Return the full set of entries precisely. Do not carry over any pictures.

%%

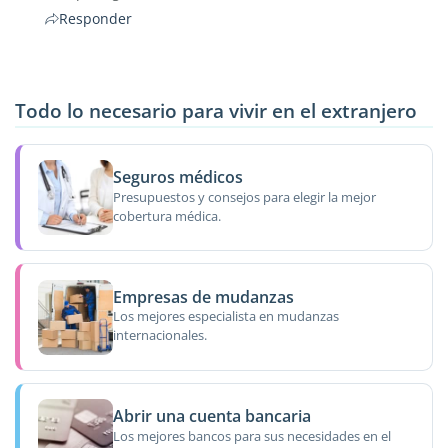
Responder
Todo lo necesario para vivir en el extranjero
Seguros médicos
Presupuestos y consejos para elegir la mejor
cobertura médica.
Empresas de mudanzas
Los mejores especialista en mudanzas
internacionales.
Abrir una cuenta bancaria
Los mejores bancos para sus necesidades en el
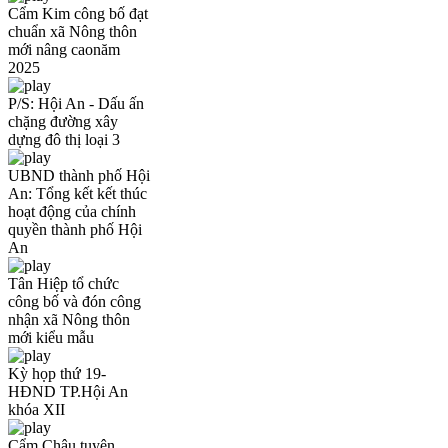
Cẩm Kim công bố đạt
chuẩn xã Nông thôn
mới nâng caonăm
2025
P/S: Hội An - Dấu ấn
chặng đường xây
dựng đô thị loại 3
UBND thành phố Hội
An: Tổng kết kết thúc
hoạt động của chính
quyền thành phố Hội
An
Tân Hiệp tổ chức
công bố và đón công
nhận xã Nông thôn
mới kiểu mẫu
Kỳ họp thứ 19-
HĐND TP.Hội An
khóa XII
Cẩm Châu tuyên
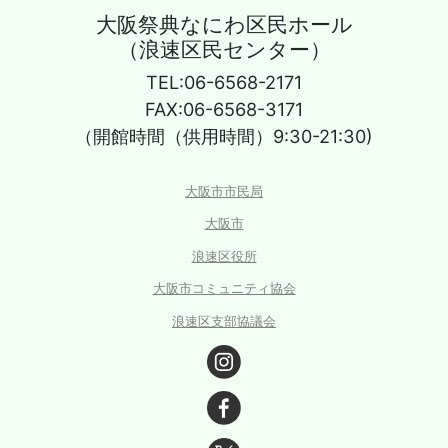
大阪祭典なにわ区民ホール
（浪速区民センター）
TEL:06-6568-2171
FAX:06-6568-3171
（開館時間（供用時間）9:30-21:30)
大阪市市民局
大阪市
浪速区役所
大阪市コミュニティ協会
浪速区支部協議会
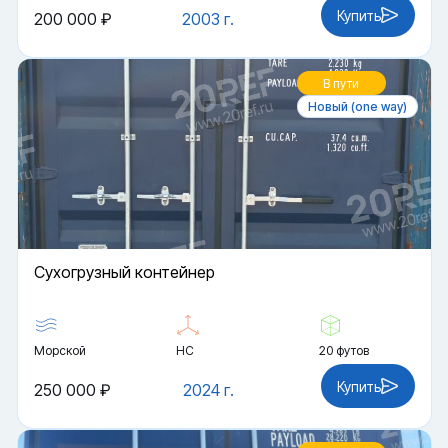
Купить
200 000 ₽
2003 г.
В пути
Новый (one way)
Cухогрузный контейнер
Морской
HC
20 футов
Купить
250 000 ₽
2024 г.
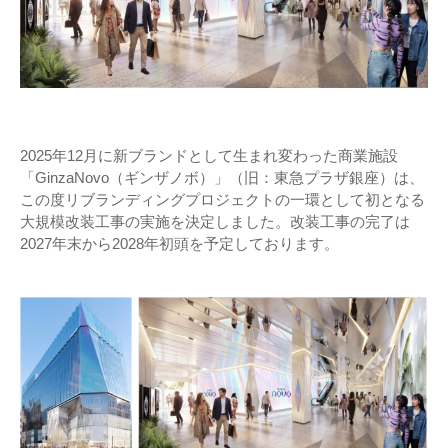
2025年12月に新ブランドとして生まれ変わった商業施設
「GinzaNovo（ギンザノボ）」（旧：東急プラザ銀座）は、
この度リブランディングプロジェクトの一環として初となる
大規模改装工事の実施を決定しました。改装工事の完了は
2027年末から2028年初頭を予定しております。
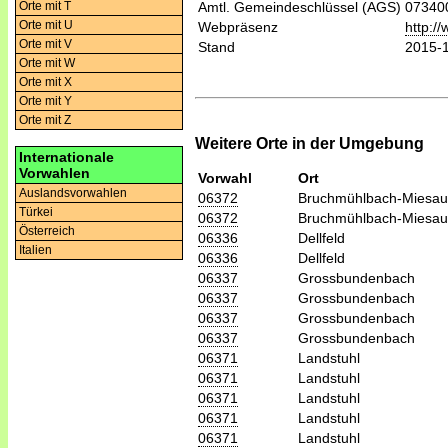
Orte mit T
Amtl. Gemeindeschlüssel (AGS)
07340
Orte mit U
Webpräsenz
http:/
Orte mit V
Stand
2015-
Orte mit W
Orte mit X
Orte mit Y
Orte mit Z
Weitere Orte in der Umgebung
Internationale
Vorwahlen
Vorwahl
Ort
Auslandsvorwahlen
06372
Bruchmühlbach-Miesau
Türkei
06372
Bruchmühlbach-Miesau
Österreich
06336
Dellfeld
Italien
06336
Dellfeld
06337
Grossbundenbach
06337
Grossbundenbach
06337
Grossbundenbach
06337
Grossbundenbach
06371
Landstuhl
06371
Landstuhl
06371
Landstuhl
06371
Landstuhl
06371
Landstuhl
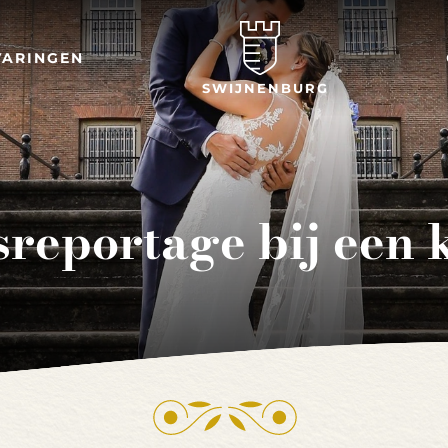
VARINGEN
SWIJNENBURG
reportage bij een 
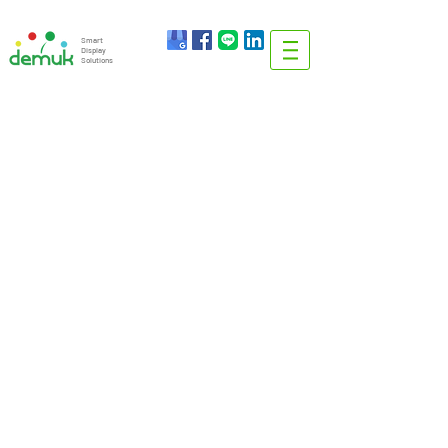
info@demuk.co.th
Tel:
+66 2 212 6384
Smart
Display
Solutions
บริษัท ดีมรรค จำกัด
DEMUK CO., LTD
Smart Display Solutions
WWW.DEMUK.CO.TH
14 Sathupradit20, Sathupradit Road, BangKhlo,
BangKhoLaem, Bangkok 10120, Thailand
Email:
Info@demuk.co.th
Tel:
+66 2 212 6384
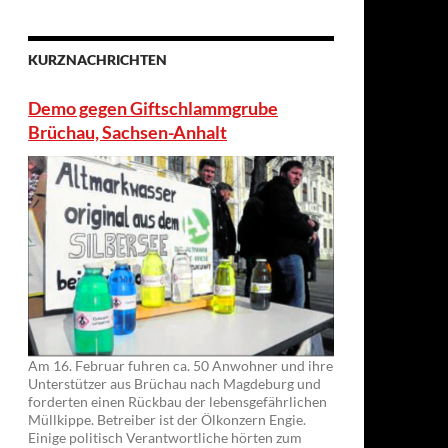
KURZNACHRICHTEN
Demo gegen Giftschlammgrube
Brüchau, Sachsen-Anhalt
Am 16. Februar fuhren ca. 50 Anwohner und ihre
Unterstützer aus Brüchau nach Magdeburg und
forderten einen Rückbau der lebensgefährlichen
Müllkippe. Betreiber ist der Ölkonzern Engie.
Einige politisch Verantwortliche hörten zum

%%

**Answer to this problem**
Responder
Todo lo necesario para vivir en el extranjero
Seguros médicos
Presupuestos y consejos para elegir la mejor
cobertura médica.
Empresas de mudanzas
Los mejores especialista en mudanzas
internacionales.
Abrir una cuenta bancaria
Los mejores bancos para sus necesidades en el
Cẩm Kim công bố đạt
chuẩn xã Nông thôn
mới nâng caonăm
2025
P/S: Hội An - Dấu ấn
chặng đường xây
dựng đô thị loại 3
UBND thành phố Hội
An: Tổng kết kết thúc
hoạt động của chính
quyền thành phố Hội
An
Tân Hiệp tổ chức
công bố và đón công
nhận xã Nông thôn
mới kiểu mẫu
Kỳ họp thứ 19-
HĐND TP.Hội An
khóa XII
Cẩm Châu tuyên
大阪祭典なにわ区民ホール
（浪速区民センター）
TEL:06-6568-2171
FAX:06-6568-3171
（開館時間（供用時間）9:30-21:30)
大阪市市民局
大阪市
浪速区役所
大阪市コミュニティ協会
浪速区支部協議会
Купить
200 000 ₽
2003 г.
В пути
Новый (one way)
Cухогрузный контейнер
Морской
HC
20 футов
Купить
250 000 ₽
2024 г.
2025年12月に新ブランドとして生まれ変わった商業施設
「GinzaNovo（ギンザノボ）」（旧：東急プラザ銀座）は、
この度リブランディングプロジェクトの一環として初となる
大規模改装工事の実施を決定しました。改装工事の完了は
2027年末から2028年初頭を予定しております。
Orte mit T
Amtl. Gemeindeschlüssel (AGS)
07340
Orte mit U
Webpräsenz
http:/
Orte mit V
Stand
2015-
Orte mit W
Orte mit X
Orte mit Y
Orte mit Z
Weitere Orte in der Umgebung
Internationale
Vorwahlen
Vorwahl
Ort
Auslandsvorwahlen
06372
Bruchmühlbach-Miesau
Türkei
06372
Bruchmühlbach-Miesau
Österreich
06336
Dellfeld
Italien
06336
Dellfeld
06337
Grossbundenbach
06337
Grossbundenbach
06337
Grossbundenbach
06337
Grossbundenbach
06371
Landstuhl
06371
Landstuhl
06371
Landstuhl
06371
Landstuhl
06371
Landstuhl
VARINGEN
SWIJNENBURG
reportage bij een 
info@demuk.co.th
Tel:
+66 2 212 6384
Smart
Display
Solutions
บริษัท ดีมรรค จำกัด
DEMUK CO., LTD
Smart Display Solutions
WWW.DEMUK.CO.TH
14 Sathupradit20, Sathupradit Road, BangKhlo,
BangKhoLaem, Bangkok 10120, Thailand
Email:
Info@demuk.co.th
Tel:
+66 2 212 6384
KURZNACHRICHTEN
Demo gegen Giftschlammgrube
Brüchau, Sachsen-Anhalt
Am 16. Februar fuhren ca. 50 Anwohner und ihre
Unterstützer aus Brüchau nach Magdeburg und
forderten einen Rückbau der lebensgefährlichen
Müllkippe. Betreiber ist der Ölkonzern Engie.
Einige politisch Verantwortliche hörten zum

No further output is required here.